A note is in order on the locations in Aristotle’s works. The four digit numbers are referred to as Bekker numbers, named after August Immanuel Bekker, who edited Aristotle’s works. The “a” or “b” after the number is a column marker. In the Bekker edition, lines would be counted on the page to give a precise location. Modern scholars of Aristotle generally use the Bekker numbers to overcome issues of pagination in different editions. Catholic or Thomist scholars typically use book and chapter identification in addition to Bekker numbers, the convention I will use.
Book I, chapter 1
Aristotle begins this treatise by observing that rhetoric and dialectic are counterparts, used by nearly all people on at least some levels, to inquire into and explain things. Aristotle urges caution in use of rhetoric, drawing a contrast between his teaching and that of his contemporaries. “The arousing of prejudice, pity, anger, and similar emotions has nothing to do with the essential facts, but is merely a personal appeal to the man who is judging the case” (1354a). This is a form of perverting justice, as it creates a prejudice which may not be based on the facts of a case. The type of oratory which is used to debate and articulate laws is more dispassionate than that which is used to persuade a judge in a court case.
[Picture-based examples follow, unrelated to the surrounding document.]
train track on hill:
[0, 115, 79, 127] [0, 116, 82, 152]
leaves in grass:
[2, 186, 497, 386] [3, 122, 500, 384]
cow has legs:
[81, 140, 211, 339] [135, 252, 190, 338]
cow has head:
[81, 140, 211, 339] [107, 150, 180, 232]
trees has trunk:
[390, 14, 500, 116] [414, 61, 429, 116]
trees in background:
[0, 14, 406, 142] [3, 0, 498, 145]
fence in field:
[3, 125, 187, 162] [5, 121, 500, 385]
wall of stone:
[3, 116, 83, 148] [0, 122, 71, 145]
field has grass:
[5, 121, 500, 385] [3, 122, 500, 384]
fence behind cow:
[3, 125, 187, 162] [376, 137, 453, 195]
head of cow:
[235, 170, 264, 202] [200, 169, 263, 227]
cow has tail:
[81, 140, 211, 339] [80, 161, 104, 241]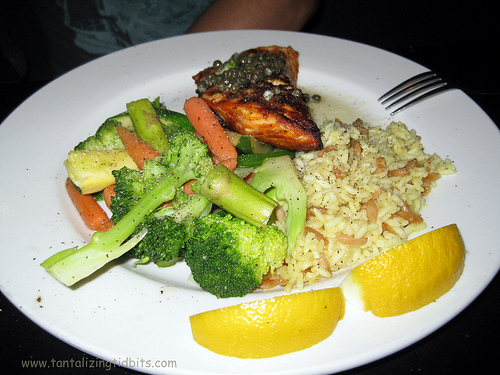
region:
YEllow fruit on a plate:
[178, 289, 280, 374]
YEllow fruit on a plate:
[342, 239, 471, 324]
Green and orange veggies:
[73, 95, 256, 285]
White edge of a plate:
[102, 322, 157, 374]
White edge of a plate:
[29, 309, 84, 355]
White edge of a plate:
[3, 65, 63, 122]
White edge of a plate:
[162, 1, 349, 66]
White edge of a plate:
[345, 321, 497, 371]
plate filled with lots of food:
[1, 30, 494, 373]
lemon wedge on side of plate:
[177, 288, 351, 348]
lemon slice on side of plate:
[344, 220, 478, 329]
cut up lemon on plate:
[175, 220, 471, 351]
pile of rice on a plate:
[307, 125, 425, 245]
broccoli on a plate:
[110, 171, 275, 311]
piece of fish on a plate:
[194, 48, 306, 143]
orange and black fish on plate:
[212, 39, 293, 140]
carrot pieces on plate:
[101, 119, 174, 171]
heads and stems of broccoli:
[157, 165, 282, 290]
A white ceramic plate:
[0, 28, 499, 373]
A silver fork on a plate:
[376, 70, 477, 117]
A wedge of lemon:
[341, 220, 470, 320]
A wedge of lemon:
[188, 284, 343, 356]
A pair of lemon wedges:
[188, 218, 466, 364]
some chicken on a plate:
[193, 45, 324, 151]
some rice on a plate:
[261, 118, 455, 290]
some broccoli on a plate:
[43, 95, 304, 300]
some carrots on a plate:
[63, 98, 237, 235]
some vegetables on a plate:
[38, 91, 305, 299]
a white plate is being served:
[3, 4, 493, 373]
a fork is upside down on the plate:
[375, 51, 495, 116]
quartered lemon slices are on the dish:
[185, 225, 475, 351]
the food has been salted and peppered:
[55, 81, 446, 271]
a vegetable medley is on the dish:
[55, 101, 297, 301]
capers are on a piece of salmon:
[182, 41, 318, 157]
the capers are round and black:
[205, 46, 307, 96]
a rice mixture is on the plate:
[260, 120, 440, 275]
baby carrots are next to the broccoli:
[130, 96, 235, 281]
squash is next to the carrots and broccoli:
[61, 147, 129, 195]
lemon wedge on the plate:
[357, 219, 469, 323]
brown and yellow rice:
[317, 115, 454, 238]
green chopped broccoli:
[55, 79, 310, 304]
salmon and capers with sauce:
[191, 40, 326, 155]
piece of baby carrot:
[189, 92, 244, 174]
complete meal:
[34, 30, 467, 366]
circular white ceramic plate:
[2, 8, 497, 373]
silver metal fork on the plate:
[371, 50, 497, 131]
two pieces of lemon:
[156, 218, 473, 364]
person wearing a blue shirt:
[38, 5, 323, 55]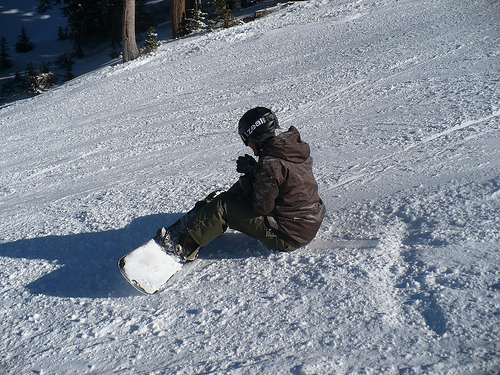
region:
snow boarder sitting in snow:
[98, 94, 332, 303]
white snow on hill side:
[13, 125, 53, 155]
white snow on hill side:
[338, 292, 366, 323]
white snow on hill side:
[252, 303, 297, 340]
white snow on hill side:
[391, 263, 448, 323]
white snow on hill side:
[37, 308, 72, 339]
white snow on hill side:
[362, 132, 422, 212]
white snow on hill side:
[329, 51, 355, 78]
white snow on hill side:
[120, 75, 173, 140]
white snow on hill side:
[56, 124, 100, 168]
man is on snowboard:
[155, 97, 326, 264]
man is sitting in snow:
[152, 100, 324, 259]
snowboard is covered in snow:
[109, 197, 201, 292]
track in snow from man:
[303, 232, 378, 266]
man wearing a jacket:
[231, 125, 331, 252]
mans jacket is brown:
[235, 121, 333, 243]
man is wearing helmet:
[231, 103, 281, 154]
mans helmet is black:
[229, 100, 279, 146]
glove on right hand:
[229, 151, 261, 178]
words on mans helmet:
[243, 116, 265, 136]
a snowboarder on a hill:
[138, 87, 339, 272]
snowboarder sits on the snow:
[115, 100, 342, 275]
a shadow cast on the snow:
[9, 192, 139, 313]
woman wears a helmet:
[224, 98, 302, 183]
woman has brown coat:
[154, 93, 334, 273]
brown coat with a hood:
[211, 128, 327, 248]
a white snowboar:
[111, 206, 185, 300]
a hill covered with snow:
[3, 9, 498, 361]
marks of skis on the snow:
[341, 45, 486, 185]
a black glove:
[226, 148, 259, 184]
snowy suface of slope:
[6, 3, 497, 372]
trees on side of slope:
[118, 2, 220, 57]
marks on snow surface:
[4, 3, 497, 372]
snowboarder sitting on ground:
[118, 103, 328, 296]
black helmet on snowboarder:
[237, 105, 279, 149]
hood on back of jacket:
[265, 124, 309, 163]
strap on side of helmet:
[238, 105, 278, 148]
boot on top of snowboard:
[151, 223, 192, 266]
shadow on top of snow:
[4, 209, 258, 298]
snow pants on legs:
[185, 193, 290, 255]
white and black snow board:
[120, 187, 233, 291]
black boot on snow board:
[160, 229, 197, 261]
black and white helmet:
[236, 107, 281, 141]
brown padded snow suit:
[189, 155, 326, 252]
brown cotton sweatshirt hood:
[266, 126, 311, 163]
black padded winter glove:
[236, 153, 258, 174]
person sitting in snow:
[121, 108, 326, 295]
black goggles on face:
[238, 133, 248, 143]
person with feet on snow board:
[123, 106, 330, 293]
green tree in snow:
[15, 25, 33, 52]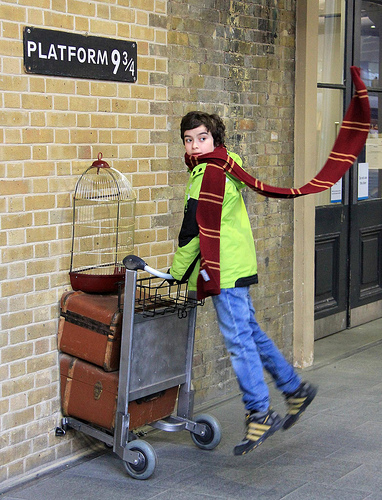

Aristotle introduces the idea of the rhetorical speech as “enthymeme.” “The enthymeme is a sort of syllogism, and the consideration of syllogisms of all kinds, without distinction, is the business of dialectic” (1355a).
Rhetoric is useful (1) because things that are true and things that are just have a natural tendency to prevail over their opposites, so that if the decisions of judges are not what they ought to be, the defeat must be due to the speakers themselves, and they must be blamed accordingly. Moreover, (2) before some audiences not even the possession of the exactest knowledge will make it easy for what we say to produce conviction. . . Further, (3) we must be able to employ persuasion, just as strict reasoning can be employed, on opposite sides of a question, . . . (4) it is absurd to hold that a man ought to be ashamed of being unable to defend himself with his limbs, but not of being unable to defend himself with speech and reason. . . (1355a-1355b).
The study of rhetoric, then, is necessary for a good society. It is one of the unique features of humanity and of civilized discourse.